Crema News - Crema - A proposito di nido Il nuovo asilo nido in via Desti

Crema, 03 aprile 2026

(Dario Dolci) “Una manifestazione di interesse pubblicata tardivamente e con criteri troppo restrittivi”.

Commenta così, la consigliera comunale di Forza Italia Laura Zanibelli, la pur buona intenzione del comune di concedere a un privato l’asilo nido di via Cappuccini per proseguire con il medesimo servizio e ampliare dunque l’offerta in città.

“I criteri regionali che andranno rispettati sono penalizzanti per chi vorrà farsi carico della gestione. Anche se il comune ha proposto un canone simbolico di 2000 euro all’anno come base di partenza, i costi del personale sono elevati. Se si deve rispettare il rapporto alunni-educatori, servono almeno 50mila euro per ciascuna sezione”.

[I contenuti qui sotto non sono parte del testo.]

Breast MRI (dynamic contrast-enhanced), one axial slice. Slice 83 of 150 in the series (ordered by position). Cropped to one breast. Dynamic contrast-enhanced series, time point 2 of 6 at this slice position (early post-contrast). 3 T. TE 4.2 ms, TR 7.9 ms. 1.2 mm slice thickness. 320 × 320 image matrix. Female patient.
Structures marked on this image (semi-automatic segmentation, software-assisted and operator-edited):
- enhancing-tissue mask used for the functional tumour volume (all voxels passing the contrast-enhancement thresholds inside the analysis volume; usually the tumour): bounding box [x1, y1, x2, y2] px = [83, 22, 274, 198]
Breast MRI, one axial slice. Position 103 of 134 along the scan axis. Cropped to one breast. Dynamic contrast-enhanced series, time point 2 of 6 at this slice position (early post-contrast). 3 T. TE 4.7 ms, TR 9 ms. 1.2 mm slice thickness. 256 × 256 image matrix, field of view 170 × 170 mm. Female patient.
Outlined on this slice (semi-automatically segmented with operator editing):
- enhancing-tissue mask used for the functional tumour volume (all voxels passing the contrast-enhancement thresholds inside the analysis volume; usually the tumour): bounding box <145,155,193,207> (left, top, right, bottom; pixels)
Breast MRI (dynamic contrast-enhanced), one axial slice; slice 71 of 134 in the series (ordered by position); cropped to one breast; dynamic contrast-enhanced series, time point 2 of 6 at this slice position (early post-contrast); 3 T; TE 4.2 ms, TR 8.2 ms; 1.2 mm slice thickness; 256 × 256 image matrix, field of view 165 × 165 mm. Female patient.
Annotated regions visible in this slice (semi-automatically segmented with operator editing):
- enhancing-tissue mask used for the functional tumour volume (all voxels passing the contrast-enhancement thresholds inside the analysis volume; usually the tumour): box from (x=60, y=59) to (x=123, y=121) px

Da settembre, i bambini che ora frequentano la sede dei Sabbioni si trasferiranno nella nuova struttura di via Desti; da qui la decisione dell’ente pubblico di offrire in locazione l’asilo nido di via Cappuccini ai privati.

“La manifestazione di interesse – prosegue Zanibelli – è arrivata a iscrizioni già effettuate. Tardi, quindi. Senza contare che per la struttura realizzata in via Desti, nel posto sbagliato, il comume ha speso 2,4 milioni di euro per avere in sostanza due posti in più degli attuali: 110 invece di 108. Tutto questo dopo aver investito 235mila euro per riadattare gli spazi ai Sabbioni per l’asilo nido”. 

Lo scopo di concedere l’edificio di via Cappuccini a privati, affinché possano proseguire nel servizio è stato spiegato dal sindaco Fabio Bergamaschi: “E’ quello di valorizzare il patrimonio comunale e assicurare, tramite una corretta gestione, un più ampio numero di posti nido in città, con il mantenimento di rette calmierate per i residenti: 600 euro mensili per la frequenza a tempo pieno e 500 per il tempo parziale. La domanda è sempre alta, anche se stiamo assistendo negli ultimi anni a un calo demografico. Per questo occorre dare dei servizi alle giovani coppie. Un asilo nido privato ai Sabbioni, potrebbe aiutare”.